Все было сказано и отвечено без единого слова, и теперь оба имели возможность притворяться, что ничего совершенно не произошло.

Рукосил заходил по палатке, резко огибая сундуки и наступая на рухлядь.

— Восприимчивая девочка и способная! — заговорил он немногим только живее обычного. — Но прими в соображение: ты совершаешь самоубийство! То, что ты делаешь — самоубийство! Скоро от тебя ничего не останется. Ты расходуешь себя варварски. За каждое волшебство расплачиваешься частичкой собственной жизни. Каждое чародейство отзывается золочением. Вот что пойми: все в мире взаимосвязано, каждая вещь, каждое явление тысячами, сотнями тысяч зависимостей связаны со всеми другими вещами и явлениями. Волшебник тот, кто постигает единство мира и учится воздействовать на него в некоторых точках, где обнажается взаимосвязь явлений. Постигая внутреннюю природу сокровенного, ничтожным усилием он приводит в действие титаническую, несоизмеримую с жалкими возможностями человека мощь. Это и есть колдовство. А то, что ты делаешь, не колдовство, а варварство! Дикость! Отсебятина какая-то! Оскорбление истинной науки! Скажи, — повернулся он, — можешь ты по своему произволу повторить эту штуку: бежать, не касаясь земли?

— Я вообще не понимаю, как это сделалось. — Золотинка сидела, закутавшись в покрывало по горло.

— Ага! То-то! — воскликнул Рукосил с несколько деланным торжеством. — Дикость потому что! Медвежьи пляски. Каждый раз изобретаешь все заново. Вместо того, чтобы использовать таящиеся в природе силы, ты с ними борешься, ты против них идешь! Это вообще невозможно! Если что получается, то исключительно по невежеству. И я думаю, что когда ты начнешь немножечко разбираться в волшебстве, ты многое уже не сможешь никогда повторить, может, и больше сделаешь, а этого уже нет. Чтобы сознательно сделать то, что вышло у тебя по наитию, по случайности… о! нужно пройти большой путь.
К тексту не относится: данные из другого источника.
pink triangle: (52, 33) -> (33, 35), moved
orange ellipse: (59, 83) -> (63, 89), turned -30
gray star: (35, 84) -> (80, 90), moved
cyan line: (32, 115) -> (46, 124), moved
В горячих рассуждениях Рукосила Золотинка уловила ревность. Она поняла то противоречивое и трудное чувство, что владело им сейчас, заставляя выдавать затаенное. В чувстве этом была зависть, было ощущение ревнивого превосходства, было нечто от злобного недоброжелательства и от восхищения, то была пугающая и противная чистой Золотинкиной натуре смесь любви и ненависти. Страстное желание растерзать, чтобы потом оплакать.

— Я отучу тебя от дикости! — говорил Рукосил, расхаживая. — Я покажу тебе приемы подлинного благоустроенного чародейства!